Report how many lines in the rows below contain the string "https", matching case exactly. Give only the number.

#### Records shown
————————

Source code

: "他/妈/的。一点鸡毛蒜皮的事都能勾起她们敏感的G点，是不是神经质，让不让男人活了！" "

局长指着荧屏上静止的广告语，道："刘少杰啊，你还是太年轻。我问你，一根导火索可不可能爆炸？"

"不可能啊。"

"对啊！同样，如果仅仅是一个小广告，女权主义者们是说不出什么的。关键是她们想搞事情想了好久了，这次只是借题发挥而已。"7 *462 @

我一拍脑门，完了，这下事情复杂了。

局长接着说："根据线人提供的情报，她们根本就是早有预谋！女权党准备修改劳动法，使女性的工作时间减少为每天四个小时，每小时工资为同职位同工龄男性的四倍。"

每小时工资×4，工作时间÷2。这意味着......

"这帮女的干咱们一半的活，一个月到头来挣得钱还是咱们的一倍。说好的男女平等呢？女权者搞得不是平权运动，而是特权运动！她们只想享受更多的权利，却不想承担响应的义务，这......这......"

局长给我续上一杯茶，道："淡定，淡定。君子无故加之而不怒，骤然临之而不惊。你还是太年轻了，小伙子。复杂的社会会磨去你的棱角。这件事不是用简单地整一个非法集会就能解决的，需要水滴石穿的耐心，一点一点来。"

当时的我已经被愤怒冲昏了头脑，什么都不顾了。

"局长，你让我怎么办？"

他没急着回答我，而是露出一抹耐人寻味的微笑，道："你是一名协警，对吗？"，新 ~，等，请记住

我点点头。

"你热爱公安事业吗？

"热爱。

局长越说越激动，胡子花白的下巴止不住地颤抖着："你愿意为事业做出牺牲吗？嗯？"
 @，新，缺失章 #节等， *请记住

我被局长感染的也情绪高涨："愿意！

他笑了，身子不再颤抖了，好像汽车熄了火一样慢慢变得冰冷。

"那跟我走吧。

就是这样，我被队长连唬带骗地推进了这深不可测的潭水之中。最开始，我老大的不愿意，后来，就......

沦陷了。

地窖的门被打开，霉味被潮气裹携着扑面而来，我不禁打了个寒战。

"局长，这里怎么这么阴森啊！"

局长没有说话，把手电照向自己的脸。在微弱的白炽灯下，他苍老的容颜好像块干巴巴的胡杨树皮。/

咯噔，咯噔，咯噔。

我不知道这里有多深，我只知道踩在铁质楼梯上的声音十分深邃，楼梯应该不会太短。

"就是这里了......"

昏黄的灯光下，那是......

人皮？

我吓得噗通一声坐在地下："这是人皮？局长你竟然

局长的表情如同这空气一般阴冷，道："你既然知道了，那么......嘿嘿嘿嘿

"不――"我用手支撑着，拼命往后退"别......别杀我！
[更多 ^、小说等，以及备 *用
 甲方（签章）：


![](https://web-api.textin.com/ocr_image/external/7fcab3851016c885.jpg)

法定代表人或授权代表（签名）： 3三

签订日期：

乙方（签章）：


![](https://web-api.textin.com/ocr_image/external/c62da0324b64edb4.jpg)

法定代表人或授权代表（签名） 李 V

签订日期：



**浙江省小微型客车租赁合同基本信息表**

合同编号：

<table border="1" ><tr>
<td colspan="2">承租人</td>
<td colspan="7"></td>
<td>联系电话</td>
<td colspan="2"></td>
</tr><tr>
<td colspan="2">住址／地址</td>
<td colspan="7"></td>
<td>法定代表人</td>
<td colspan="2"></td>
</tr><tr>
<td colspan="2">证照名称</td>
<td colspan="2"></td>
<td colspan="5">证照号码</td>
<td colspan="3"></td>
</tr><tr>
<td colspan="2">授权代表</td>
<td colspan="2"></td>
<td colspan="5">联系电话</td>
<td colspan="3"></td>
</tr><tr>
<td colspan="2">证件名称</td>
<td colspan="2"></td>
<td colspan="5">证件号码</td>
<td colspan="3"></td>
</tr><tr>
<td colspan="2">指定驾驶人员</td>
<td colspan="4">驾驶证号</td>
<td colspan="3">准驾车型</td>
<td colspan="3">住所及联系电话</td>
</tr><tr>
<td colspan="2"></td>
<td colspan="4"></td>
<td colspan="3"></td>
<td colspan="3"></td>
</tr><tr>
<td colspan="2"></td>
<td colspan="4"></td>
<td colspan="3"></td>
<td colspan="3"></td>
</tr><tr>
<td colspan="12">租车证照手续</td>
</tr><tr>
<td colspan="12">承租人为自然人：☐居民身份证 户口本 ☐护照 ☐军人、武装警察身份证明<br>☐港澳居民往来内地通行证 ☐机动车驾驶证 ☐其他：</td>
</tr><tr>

————————

#### Solution for this exercise
2